RECORDS FOR THE TASK →

★ ★ ★ ★ ★

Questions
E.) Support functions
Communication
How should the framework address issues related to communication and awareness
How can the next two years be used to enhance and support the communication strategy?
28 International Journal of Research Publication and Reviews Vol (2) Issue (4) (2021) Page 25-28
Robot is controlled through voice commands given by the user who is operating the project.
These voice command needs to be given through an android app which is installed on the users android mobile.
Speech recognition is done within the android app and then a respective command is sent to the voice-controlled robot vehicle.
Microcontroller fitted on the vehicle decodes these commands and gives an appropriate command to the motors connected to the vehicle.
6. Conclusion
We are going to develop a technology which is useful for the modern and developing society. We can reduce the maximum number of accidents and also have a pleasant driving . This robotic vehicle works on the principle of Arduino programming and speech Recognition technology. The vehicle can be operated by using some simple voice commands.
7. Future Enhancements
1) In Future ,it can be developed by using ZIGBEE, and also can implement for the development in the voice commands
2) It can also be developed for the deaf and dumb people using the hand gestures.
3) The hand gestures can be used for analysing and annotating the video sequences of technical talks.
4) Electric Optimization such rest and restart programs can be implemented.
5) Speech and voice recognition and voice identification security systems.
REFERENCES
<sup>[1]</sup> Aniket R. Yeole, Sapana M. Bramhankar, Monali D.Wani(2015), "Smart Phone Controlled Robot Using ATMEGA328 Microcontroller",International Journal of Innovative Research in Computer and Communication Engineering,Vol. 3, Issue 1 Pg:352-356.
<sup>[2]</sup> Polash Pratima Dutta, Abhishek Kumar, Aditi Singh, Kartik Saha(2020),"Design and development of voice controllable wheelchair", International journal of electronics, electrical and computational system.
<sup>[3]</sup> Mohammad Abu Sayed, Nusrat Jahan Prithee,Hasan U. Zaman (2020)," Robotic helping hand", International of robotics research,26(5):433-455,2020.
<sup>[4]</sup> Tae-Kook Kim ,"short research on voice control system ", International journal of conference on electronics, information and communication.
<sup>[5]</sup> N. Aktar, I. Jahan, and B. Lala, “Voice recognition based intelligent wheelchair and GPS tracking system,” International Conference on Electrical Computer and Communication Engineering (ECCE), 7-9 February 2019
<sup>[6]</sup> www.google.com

★ ★ ★ ★ ★

DESCRIPTION OF THE TASK →
Please copy the lines above from the line with "2) It can also" up to and including the line with "<sup>[1]</sup> Aniket R.", exactly as written and with nothing else.

YOUR SOLUTION →
2) It can also be developed for the deaf and dumb people using the hand gestures.
3) The hand gestures can be used for analysing and annotating the video sequences of technical talks.
4) Electric Optimization such rest and restart programs can be implemented.
5) Speech and voice recognition and voice identification security systems.
REFERENCES
<sup>[1]</sup> Aniket R. Yeole, Sapana M. Bramhankar, Monali D.Wani(2015), "Smart Phone Controlled Robot Using ATMEGA328 Microcontroller",International Journal of Innovative Research in Computer and Communication Engineering,Vol. 3, Issue 1 Pg:352-356.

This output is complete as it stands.